A little supervisor script for nodejs. It runs your program, and
watches for code changes, so you can have hot-code reloading-ish
behavior, without worrying about memory leaks and making sure you
clean up all the inter-module references, and without a whole new
require
system.
Node Supervisor is used to restart programs when they crash.
It can also be used to restart programs when a *.js file changes.
Usage:
supervisor [options] <program>
Required:
<program>
The program to run.
Options:
-w|--watch <watchItems>
A comma-delimited list of folders or js files to watch for changes.
When a change to a js file occurs, reload the program
Default is '.'
-e|--extensions <extensions>
Specific file extensions to watch in addition to defaults.
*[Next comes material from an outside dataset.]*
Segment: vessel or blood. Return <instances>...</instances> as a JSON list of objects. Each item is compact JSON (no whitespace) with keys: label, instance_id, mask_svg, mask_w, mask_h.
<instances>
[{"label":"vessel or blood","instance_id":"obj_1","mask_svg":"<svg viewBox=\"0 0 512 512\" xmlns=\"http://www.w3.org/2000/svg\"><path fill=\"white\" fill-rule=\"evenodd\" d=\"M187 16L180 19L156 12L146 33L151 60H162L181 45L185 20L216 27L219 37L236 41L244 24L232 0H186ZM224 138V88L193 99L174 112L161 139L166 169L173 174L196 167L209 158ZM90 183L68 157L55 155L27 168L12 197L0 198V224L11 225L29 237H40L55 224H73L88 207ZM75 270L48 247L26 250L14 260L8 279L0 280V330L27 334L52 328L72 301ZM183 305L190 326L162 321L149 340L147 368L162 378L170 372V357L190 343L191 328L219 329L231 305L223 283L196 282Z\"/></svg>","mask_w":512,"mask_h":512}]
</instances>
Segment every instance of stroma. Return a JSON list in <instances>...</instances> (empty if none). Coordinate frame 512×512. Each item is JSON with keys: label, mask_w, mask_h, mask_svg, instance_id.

Used when --watch option includes folders
Default is 'node|js'
-x|--exec <executable>
The executable that runs the specified program.
Default is 'node'
-h|--help|-?
Display these usage instructions.
Examples:
supervisor myapp.js
supervisor myapp.coffee
supervisor -w scripts -e myext -x myrunner myapp
supervisor -w lib -w server.js -w config.js server.js
Install npm, and then do this:
npm install supervisor -g
You don't even need to download or fork this repo at all.
Get this code, install npm, and then do this:
npm link
- Re-attach to a process by pid. If the supervisor is backgrounded, and then disowned, the child will keep running. At that point, the supervisor may be killed, but the child will keep on running. It'd be nice to have two supervisors that kept each other up, and could also perhaps run a child program.
- Run more types of programs than just "node blargh.js".
- Be able to run more than one program, so that you can have two supervisors supervise each other, and then also keep some child server up.
- When watching, it'd be good to perhaps bring up a new child and then kill the old one gently, rather than just crashing the child abruptly.
- Keep the pid in a safe place, so another supervisor can pull it out if told to supervise the same program.
- It'd be pretty cool if this program could be run just like
doing
node blah.js
, but could somehow "know" which files had been loaded, and restart whenever a touched file changes.